Par courrier du 18 août 2021, le PRS a transmis au mandataire judiciaire les éléments permettant de justifier de sa créance et a actualité sa créance à hauteur de 15.932 euros après déduction des pénalités.
C’est dans ces conditions que, par ordonnance en date du 5 mai 2022 (2021JC01416), le juge commissaire près le tribunal mixte de commerce de Saint Denis de la Réunion a statué en ces termes :
ADMETTONS la créance du Pôle de Recouvrement Spécialisé au passif de la procédure de sauvegarde de Monsieur [F] [C] pour la somme de 15.932 euros au titre de la taxe sur la valeur ajoutée du 01/01/2017 au 31/12/2019,
ORDONNONS la notification de la présente décision par les soins du greffe au créancier, au débiteur et son conseil, et au mandataire judiciaire,
Ordonnons au greffier de porter la mention de la présente décision sur la liste des créances déposée au greffe en application des dispositions de l’article R. 624-8 du code de commerce.
Par déclaration au greffe en date du 30 juin 2022, M. [C] a interjeté appel de cette décision.
L’affaire a été fixée à bref délai selon avis en date du 22 août 2022.
L’appelant a signifié la déclaration d’appel et l’avis à bref délai par acte du 30 août 2022 au PRS et à la SELARL Franklin Bach (remise à personne morale).

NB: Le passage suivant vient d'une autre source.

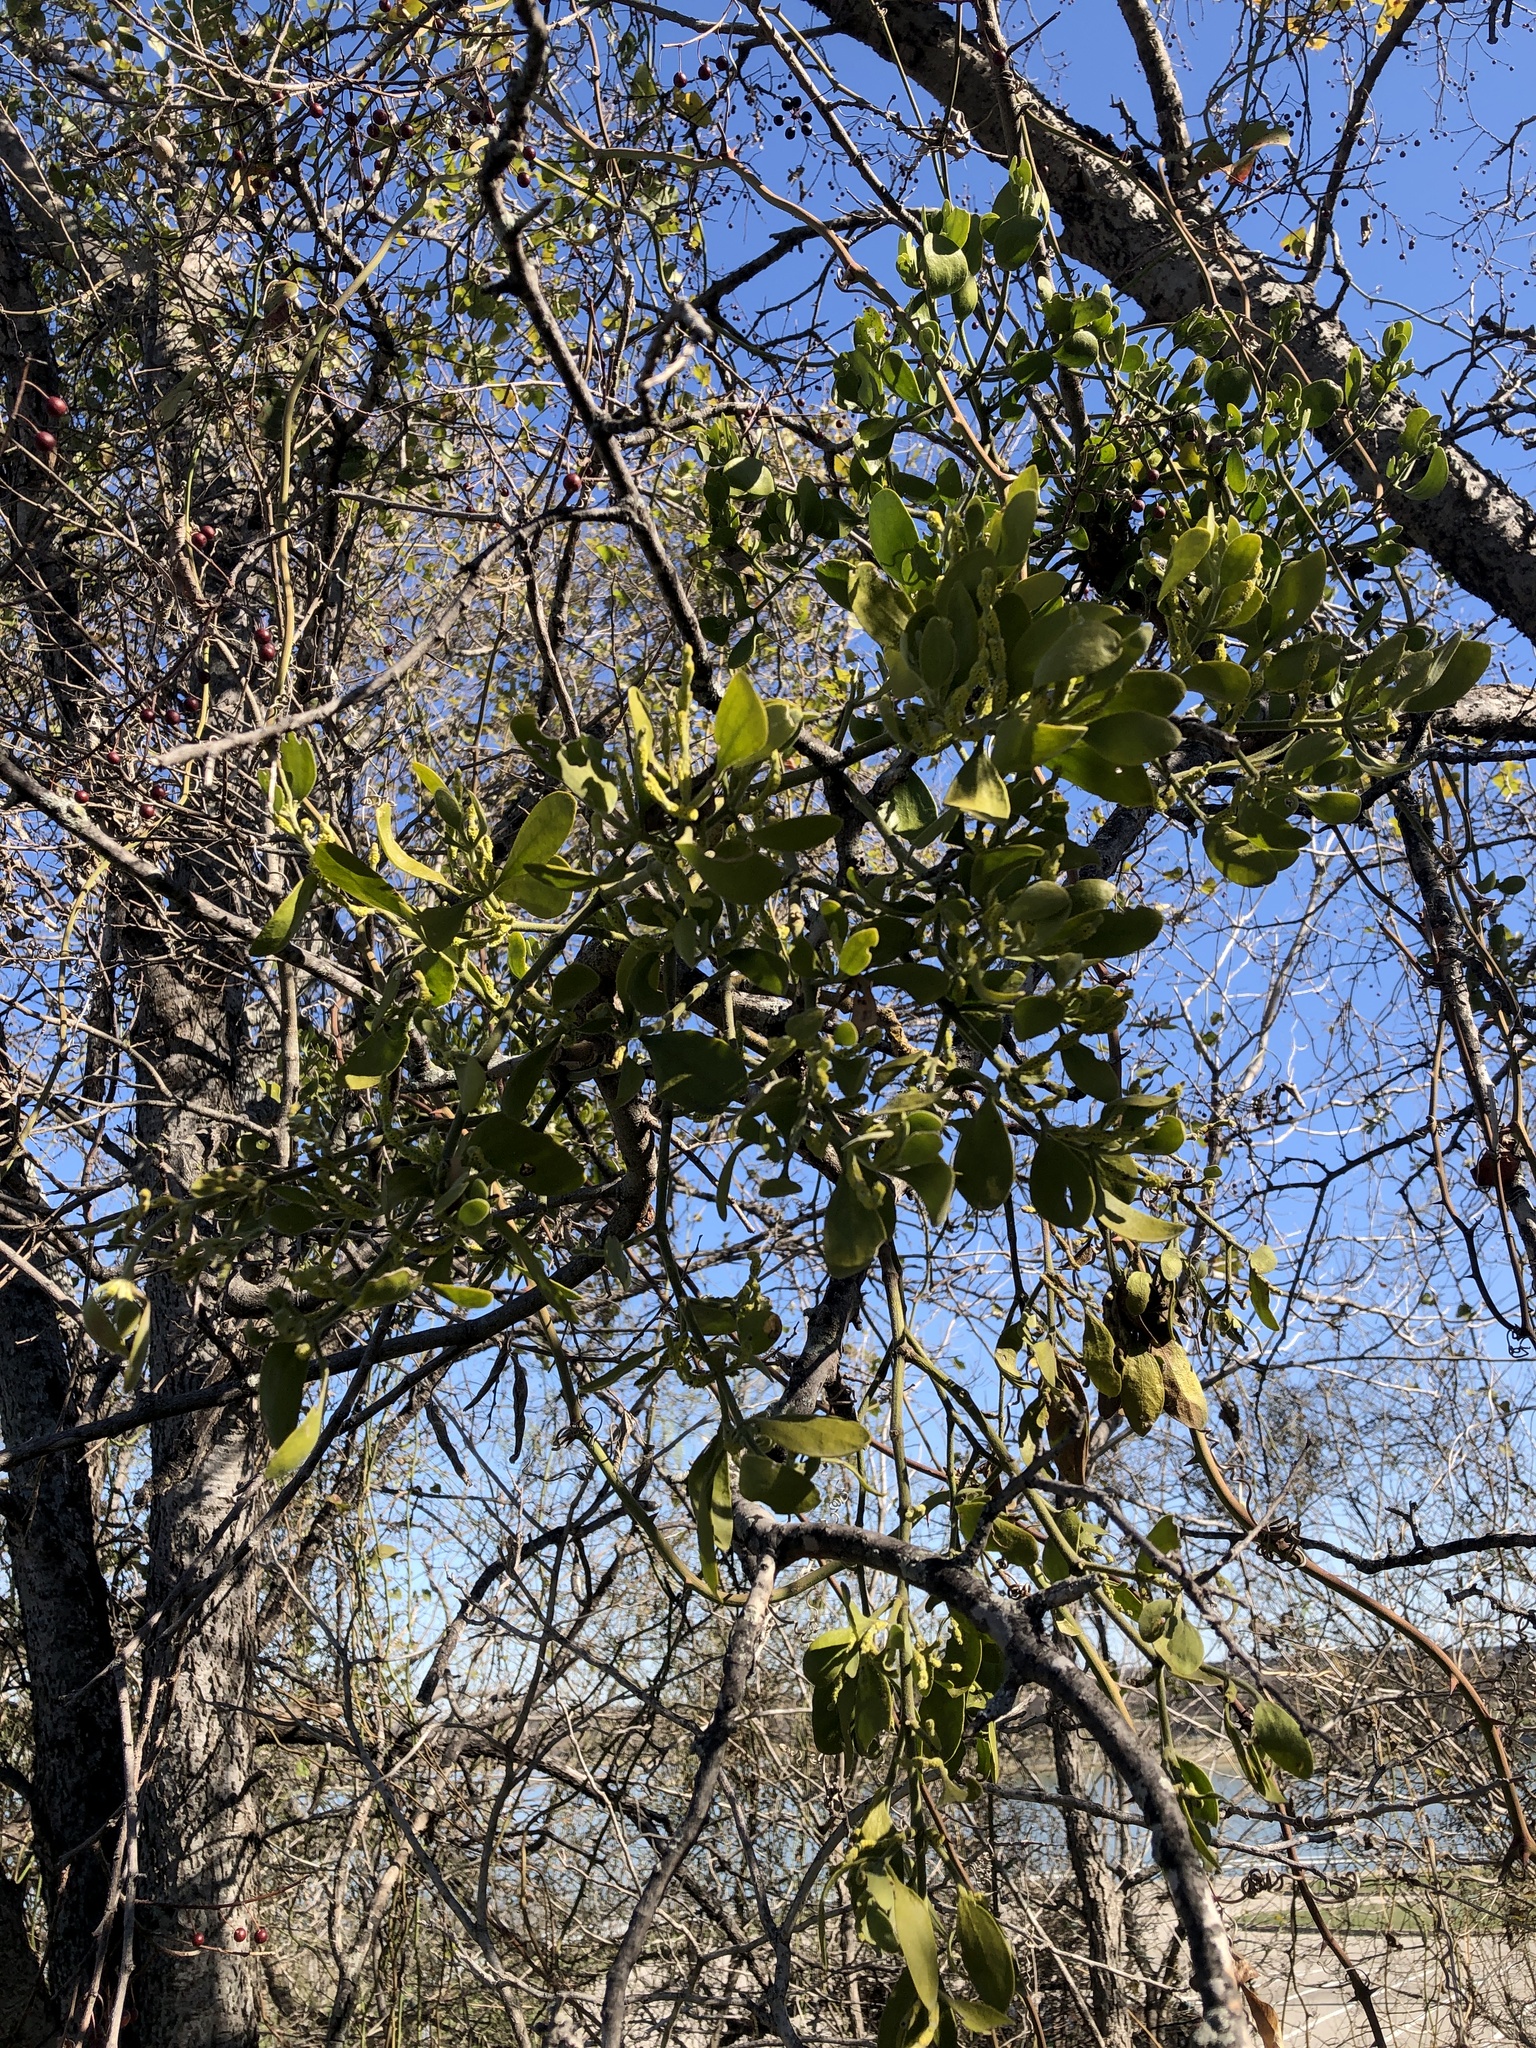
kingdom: Plantae
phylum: Tracheophyta
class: Magnoliopsida
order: Santalales
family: Viscaceae
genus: Phoradendron
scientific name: Phoradendron leucarpum
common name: Pacific mistletoe
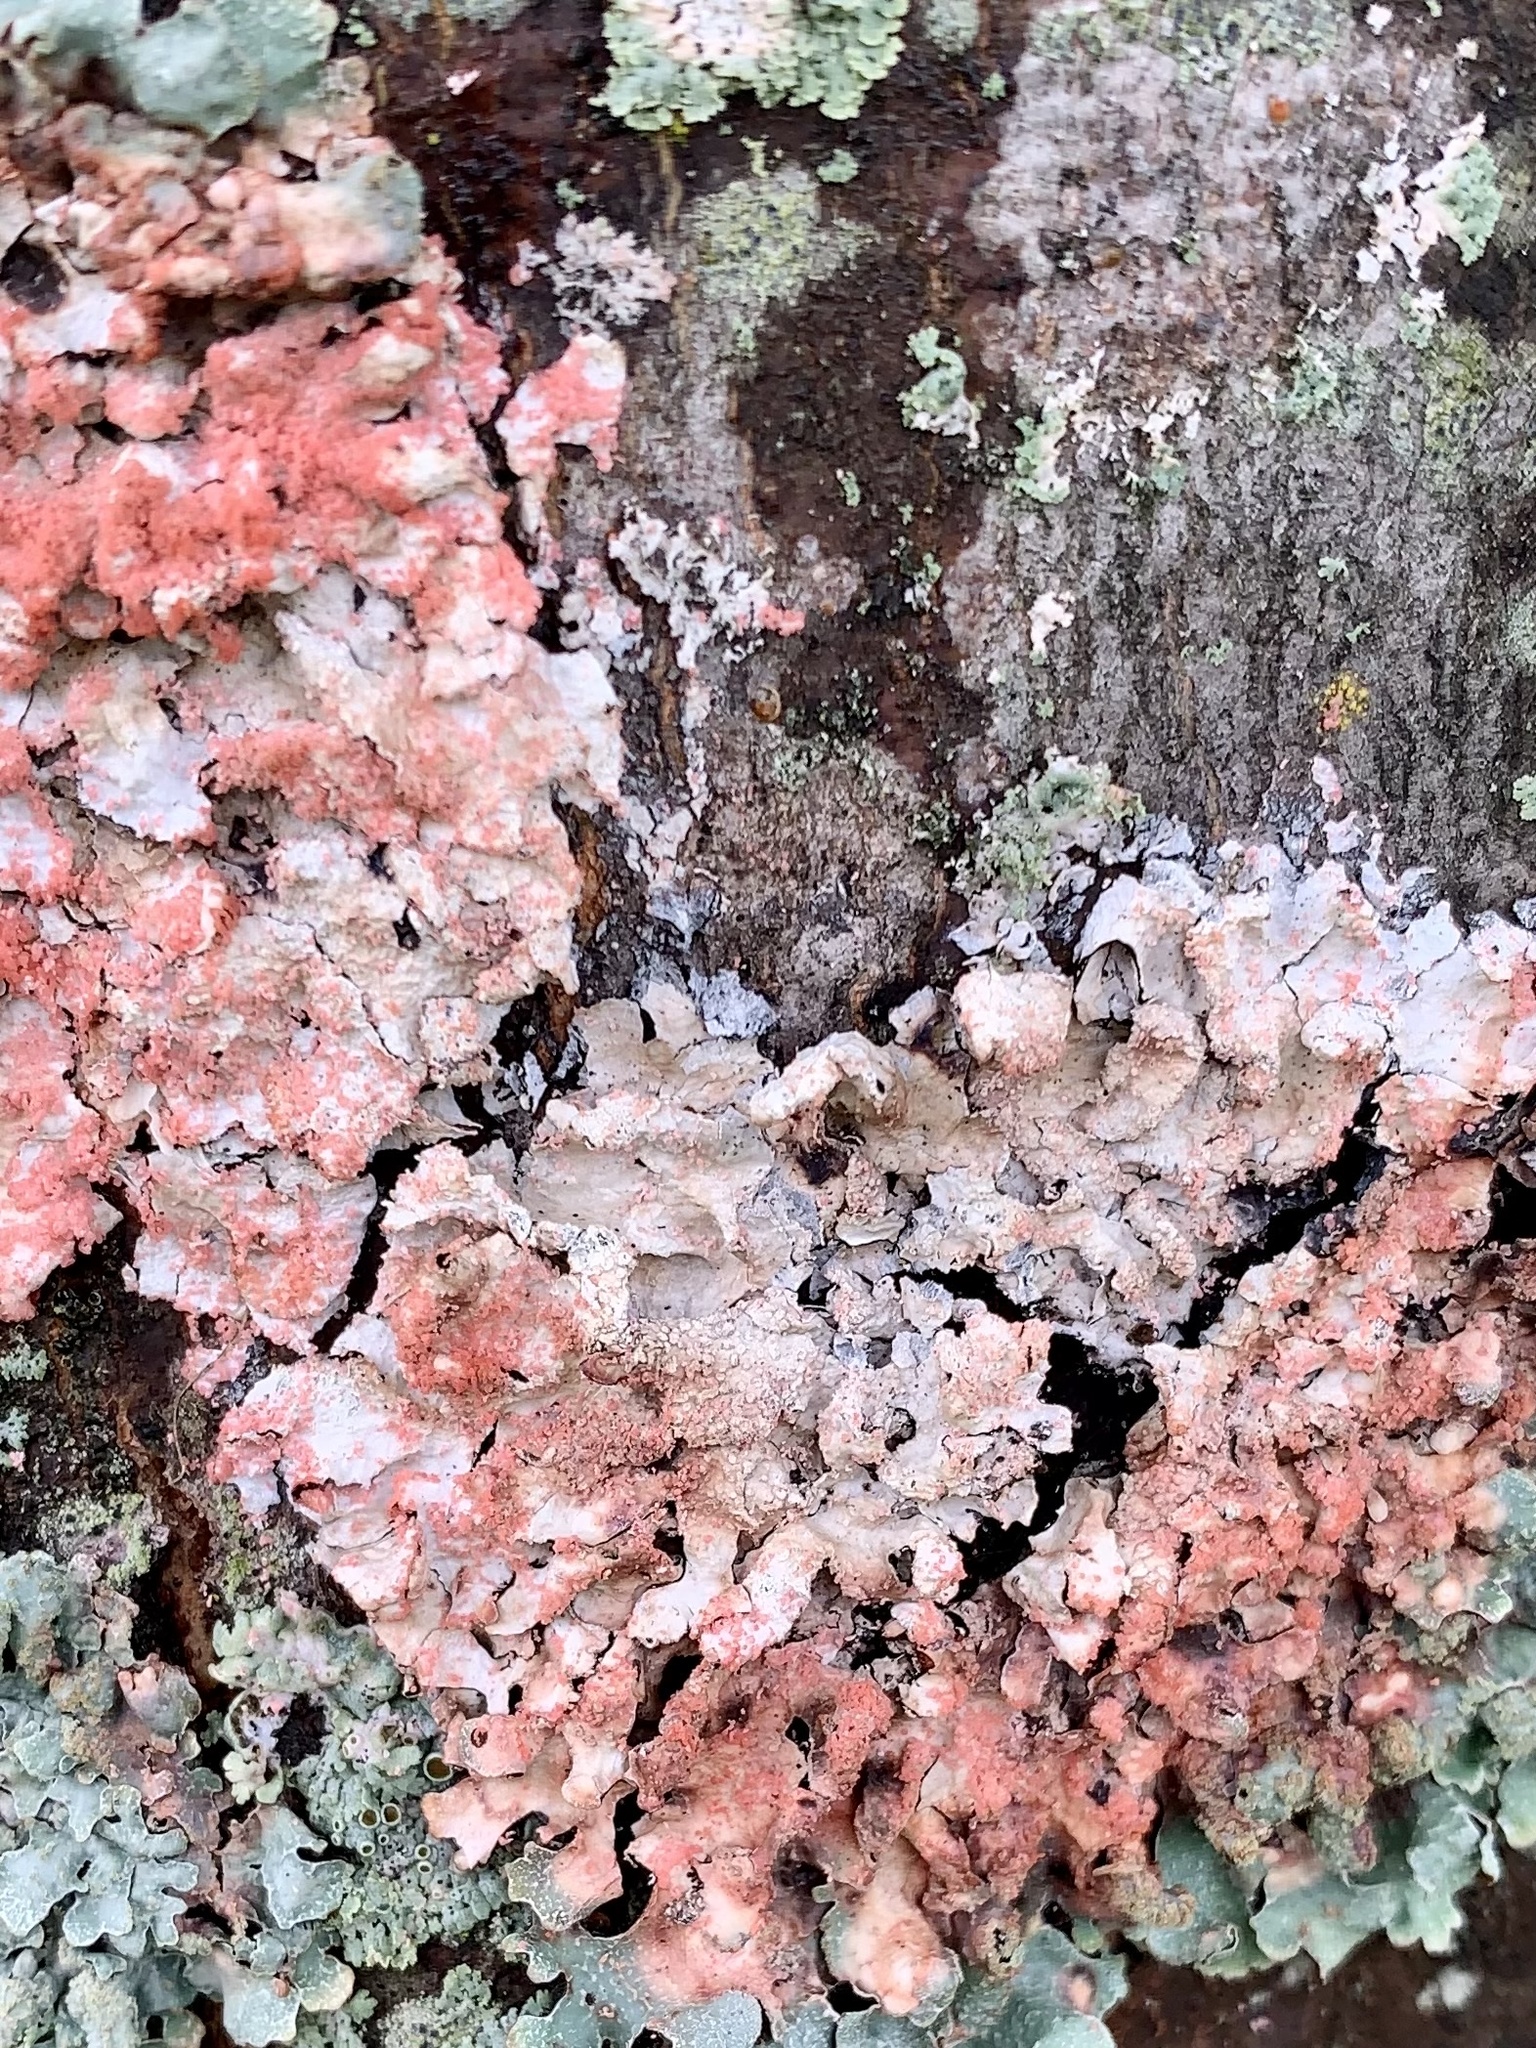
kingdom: Fungi
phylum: Basidiomycota
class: Agaricomycetes
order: Corticiales
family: Corticiaceae
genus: Marchandiomyces
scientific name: Marchandiomyces corallinus
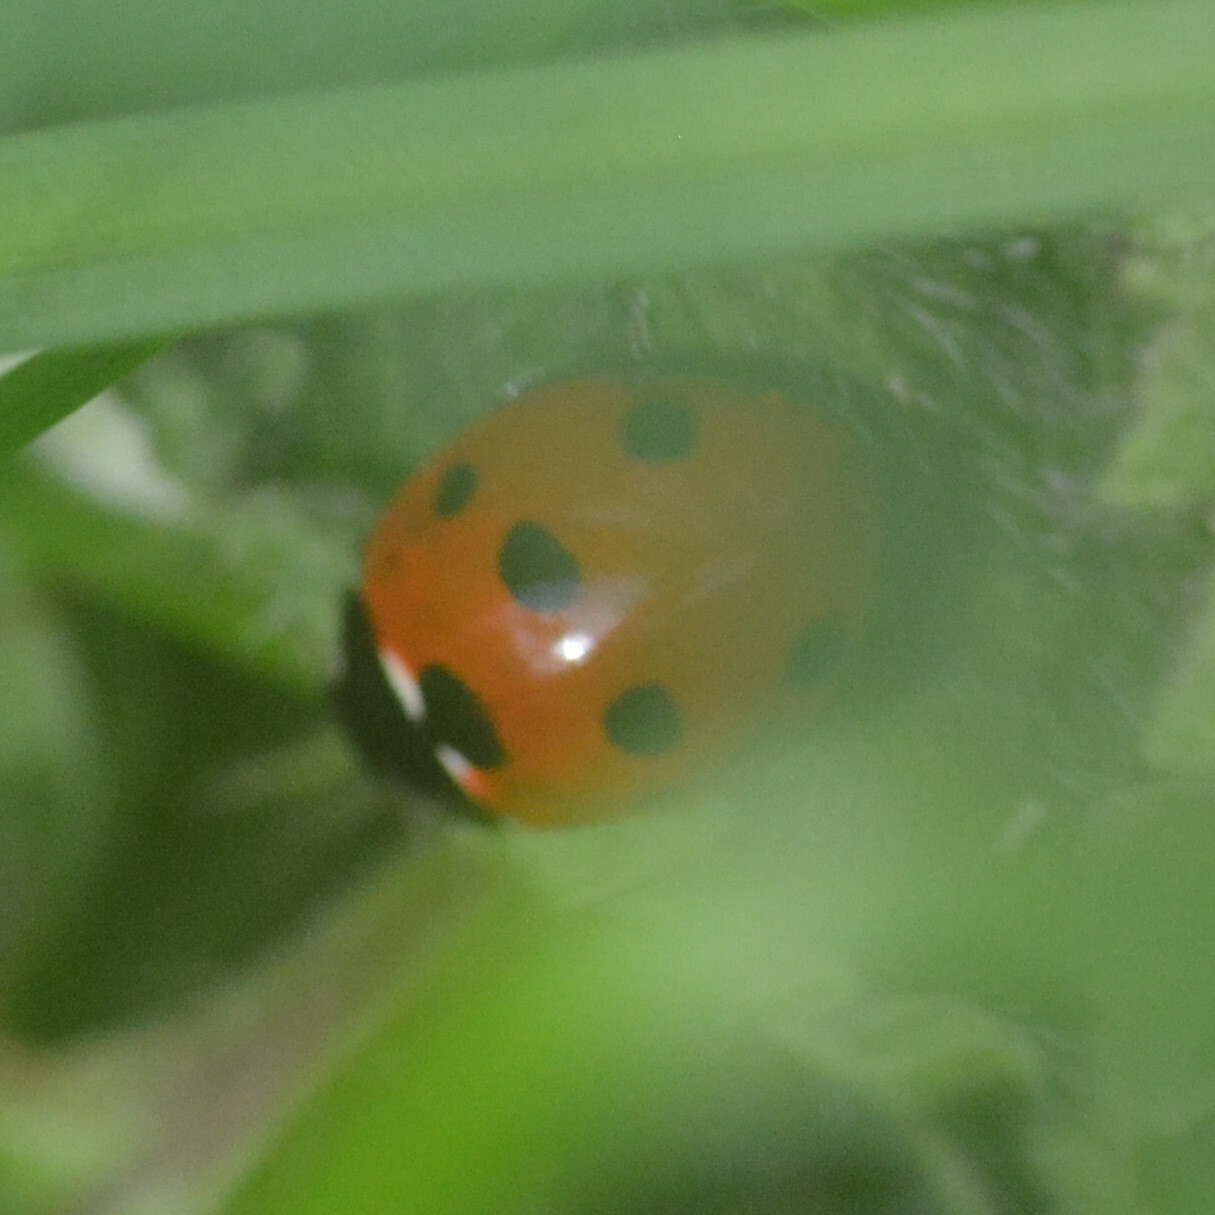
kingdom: Animalia
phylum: Arthropoda
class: Insecta
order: Coleoptera
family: Coccinellidae
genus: Coccinella
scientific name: Coccinella septempunctata
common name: Sevenspotted lady beetle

M. [C] a déposé ses premières conclusions d’appel par RPVA le 21 septembre 2022, conclusions qui ont été signifiées au PSR et à la SELARL Franklin Bach par actes du 21 octobre 2022 (remise à personne morale).
L’intimée s’est constituée par acte du 26 octobre 2022.
Le PSR a déposé ses conclusions d’intimée par RPVA le 17 novembre 2022.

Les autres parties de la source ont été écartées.